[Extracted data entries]
=== Begin Enclosure ===

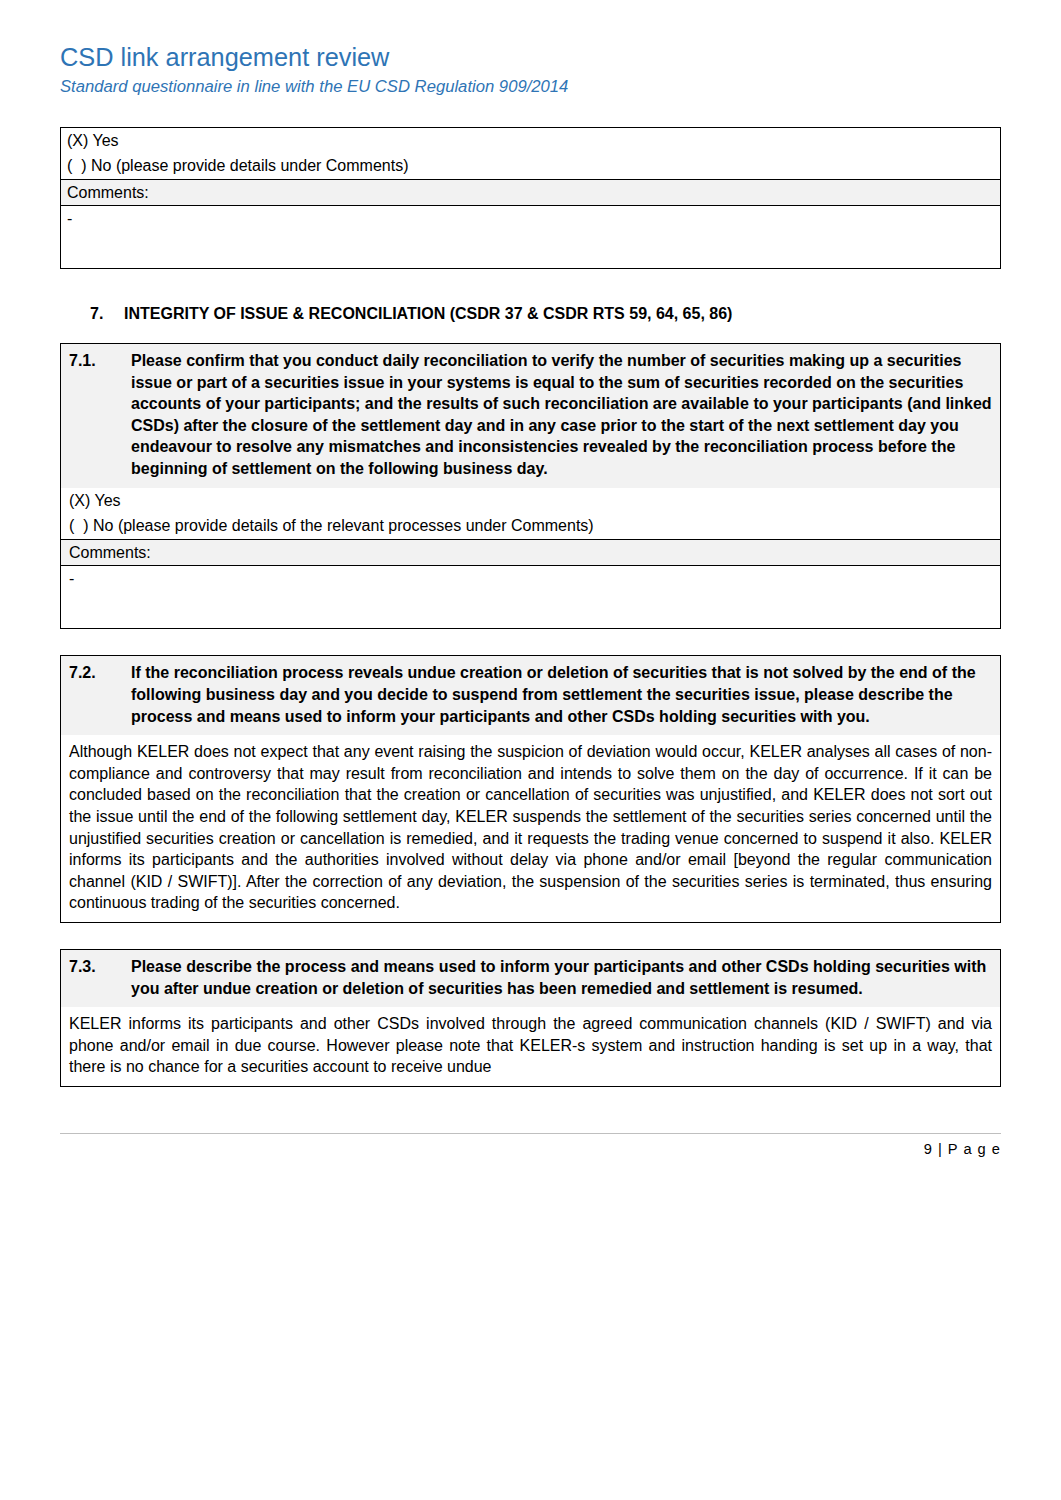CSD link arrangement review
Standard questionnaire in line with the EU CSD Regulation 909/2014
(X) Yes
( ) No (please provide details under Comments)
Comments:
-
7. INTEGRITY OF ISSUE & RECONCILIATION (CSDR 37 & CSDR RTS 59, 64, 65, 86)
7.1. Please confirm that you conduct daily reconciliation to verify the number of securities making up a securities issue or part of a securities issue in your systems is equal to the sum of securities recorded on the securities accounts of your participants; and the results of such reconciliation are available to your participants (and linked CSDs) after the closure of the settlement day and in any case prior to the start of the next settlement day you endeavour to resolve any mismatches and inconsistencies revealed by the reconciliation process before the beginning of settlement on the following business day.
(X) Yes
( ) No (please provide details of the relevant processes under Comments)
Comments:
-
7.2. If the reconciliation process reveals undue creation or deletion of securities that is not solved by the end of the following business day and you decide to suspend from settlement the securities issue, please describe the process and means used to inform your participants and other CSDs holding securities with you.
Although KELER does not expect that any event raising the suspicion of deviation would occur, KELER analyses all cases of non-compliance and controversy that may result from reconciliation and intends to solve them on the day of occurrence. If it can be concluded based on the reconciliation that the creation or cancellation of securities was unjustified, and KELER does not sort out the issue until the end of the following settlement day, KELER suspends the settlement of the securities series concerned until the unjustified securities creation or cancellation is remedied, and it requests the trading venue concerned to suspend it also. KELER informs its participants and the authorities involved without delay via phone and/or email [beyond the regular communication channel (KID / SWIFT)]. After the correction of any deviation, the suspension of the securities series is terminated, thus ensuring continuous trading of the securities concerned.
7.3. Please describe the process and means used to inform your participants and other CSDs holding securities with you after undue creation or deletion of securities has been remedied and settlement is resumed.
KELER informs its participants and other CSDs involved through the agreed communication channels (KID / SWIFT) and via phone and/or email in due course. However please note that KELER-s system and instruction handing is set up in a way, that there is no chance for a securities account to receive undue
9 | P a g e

=== End Enclosure ===

--- Problem description ---
Leave out the pictures and retype the rest of the entries exactly.

--- Answer below ---
CSD link arrangement review
Standard questionnaire in line with the EU CSD Regulation 909/2014
(X) Yes
( ) No (please provide details under Comments)
Comments:
-
7. INTEGRITY OF ISSUE & RECONCILIATION (CSDR 37 & CSDR RTS 59, 64, 65, 86)
7.1. Please confirm that you conduct daily reconciliation to verify the number of securities making up a securities issue or part of a securities issue in your systems is equal to the sum of securities recorded on the securities accounts of your participants; and the results of such reconciliation are available to your participants (and linked CSDs) after the closure of the settlement day and in any case prior to the start of the next settlement day you endeavour to resolve any mismatches and inconsistencies revealed by the reconciliation process before the beginning of settlement on the following business day.
(X) Yes
( ) No (please provide details of the relevant processes under Comments)
Comments:
-
7.2. If the reconciliation process reveals undue creation or deletion of securities that is not solved by the end of the following business day and you decide to suspend from settlement the securities issue, please describe the process and means used to inform your participants and other CSDs holding securities with you.
Although KELER does not expect that any event raising the suspicion of deviation would occur, KELER analyses all cases of non-compliance and controversy that may result from reconciliation and intends to solve them on the day of occurrence. If it can be concluded based on the reconciliation that the creation or cancellation of securities was unjustified, and KELER does not sort out the issue until the end of the following settlement day, KELER suspends the settlement of the securities series concerned until the unjustified securities creation or cancellation is remedied, and it requests the trading venue concerned to suspend it also. KELER informs its participants and the authorities involved without delay via phone and/or email [beyond the regular communication channel (KID / SWIFT)]. After the correction of any deviation, the suspension of the securities series is terminated, thus ensuring continuous trading of the securities concerned.
7.3. Please describe the process and means used to inform your participants and other CSDs holding securities with you after undue creation or deletion of securities has been remedied and settlement is resumed.
KELER informs its participants and other CSDs involved through the agreed communication channels (KID / SWIFT) and via phone and/or email in due course. However please note that KELER-s system and instruction handing is set up in a way, that there is no chance for a securities account to receive undue
9 | P a g e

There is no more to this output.